Publisher(s): Massachusetts Public Interest Research Group Education Fund

Author(s): Eric Bourassa; John Larson

Funder(s): RAND Corporation

Funder(s): RAND Corporation

Topic: Transportation (Urban transport)

Keywords: Ridership; Transit; Debt

Coverage: Massachusetts

Abstract:

The Massachusetts Bay Transportation Authority
(MBTA) faces an uncertain financial future over the next five years. With debt service payments increasing, along with other costs, the MBTA will face sizeable budget gaps forcing the Authority to choose among unhealthy options to close these structural deficits. These options primarily include: further dramatic fare increases, service reductions, or more borrowing.

Unfortunately, all of these options would negatively impact the MBTA and its riders by making the system less affordable, less available, less frequent, or more indebted in the long run. The result will be a decrease in ridership.

################

◆ WHAT YOU WILL DO ◆
Continue the abstract on the MBTA's budget gaps, starting after its final sentence.

################

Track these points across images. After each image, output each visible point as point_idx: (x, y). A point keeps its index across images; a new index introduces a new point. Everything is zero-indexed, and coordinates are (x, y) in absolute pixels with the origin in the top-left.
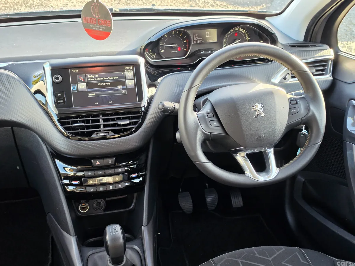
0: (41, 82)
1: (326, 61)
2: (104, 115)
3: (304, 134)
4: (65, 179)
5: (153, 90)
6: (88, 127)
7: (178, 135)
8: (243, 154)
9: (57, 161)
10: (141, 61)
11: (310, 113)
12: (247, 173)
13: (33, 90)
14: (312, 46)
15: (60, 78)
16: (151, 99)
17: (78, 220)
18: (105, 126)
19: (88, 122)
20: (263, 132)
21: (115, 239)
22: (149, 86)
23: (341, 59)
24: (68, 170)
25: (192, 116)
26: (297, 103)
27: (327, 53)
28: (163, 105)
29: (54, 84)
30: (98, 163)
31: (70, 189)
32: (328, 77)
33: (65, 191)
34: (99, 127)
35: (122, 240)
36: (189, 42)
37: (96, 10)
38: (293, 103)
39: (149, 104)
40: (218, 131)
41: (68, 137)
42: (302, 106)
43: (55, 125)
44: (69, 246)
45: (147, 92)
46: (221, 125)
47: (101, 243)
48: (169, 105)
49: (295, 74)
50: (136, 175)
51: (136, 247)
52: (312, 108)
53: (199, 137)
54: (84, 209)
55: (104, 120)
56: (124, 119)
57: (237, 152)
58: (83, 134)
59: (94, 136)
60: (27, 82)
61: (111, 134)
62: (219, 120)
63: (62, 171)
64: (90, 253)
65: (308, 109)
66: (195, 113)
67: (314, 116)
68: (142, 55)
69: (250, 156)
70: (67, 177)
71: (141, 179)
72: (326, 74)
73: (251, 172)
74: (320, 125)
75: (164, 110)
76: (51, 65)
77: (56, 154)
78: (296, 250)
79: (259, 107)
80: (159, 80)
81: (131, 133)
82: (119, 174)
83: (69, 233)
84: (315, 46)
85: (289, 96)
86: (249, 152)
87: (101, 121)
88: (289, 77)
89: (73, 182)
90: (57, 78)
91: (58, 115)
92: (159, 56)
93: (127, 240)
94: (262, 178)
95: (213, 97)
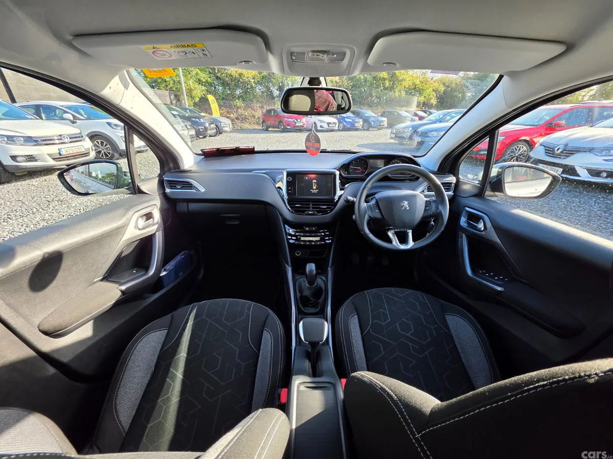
0: (280, 182)
1: (451, 183)
2: (313, 202)
3: (432, 225)
4: (289, 236)
5: (342, 192)
6: (304, 208)
7: (354, 217)
8: (392, 231)
9: (286, 226)
10: (337, 173)
11: (438, 211)
12: (394, 243)
13: (277, 186)
14: (442, 174)
15: (291, 179)
16: (340, 197)
17: (294, 259)
18: (313, 208)
19: (304, 204)
20: (407, 219)
21: (311, 271)
22: (341, 189)
23: (460, 183)
24: (291, 231)
25: (364, 205)
26: (430, 204)
27: (452, 179)
28: (347, 198)
29: (287, 182)
30: (307, 229)
31: (291, 241)
32: (451, 193)
33: (288, 242)
34: (309, 208)
35: (315, 272)
36: (368, 166)
37: (313, 138)
38: (428, 204)
39: (339, 199)
40: (378, 215)
41: (292, 212)
42: (433, 206)
43: (286, 206)
44: (287, 272)
45: (339, 192)
46: (381, 212)
47: (303, 273)
48: (350, 198)
49: (432, 187)
50: (328, 238)
51: (323, 278)
52: (440, 207)
53: (366, 217)
54: (298, 254)
55: (313, 205)
56: (324, 205)
57: (389, 230)
58: (300, 211)
59: (306, 212)
60: (275, 181)
61: (316, 213)
62: (379, 209)
63: (287, 231)
64: (298, 277)
65: (437, 208)
66: (366, 204)
67: (440, 213)
68: (339, 170)
69: (396, 233)
70: (290, 235)
71: (330, 241)
72: (450, 191)
73: (396, 242)
74: (444, 219)
75: (347, 201)
76: (287, 171)
77: (286, 222)
78: (419, 293)
79: (406, 203)
80: (346, 186)
81: (328, 213)
82: (318, 236)
83: (288, 265)
84: (444, 174)
85: (426, 199)
86: (396, 230)
87: (311, 205)
88: (426, 191)
89: (293, 238)
90: (289, 179)
91: (287, 199)
92: (349, 173)
93: (317, 273)
94: (403, 247)
95: (377, 196)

################

◆ RESPONSE AREA ◆
Decreasing transit ridership will adversely impact the Greater Boston region as a whole. Instead of using transit, many commuters will drive automobiles. The result will be worse traffic congestion and air pollution, greater stress on road and bridge infrastructure, as well as greater oil dependence.

The primary cause of the MBTA's financial crisis is a huge debt that grows each year of this projection, combined with slow growth in the state's sales tax, which a portion of funds the MBTA.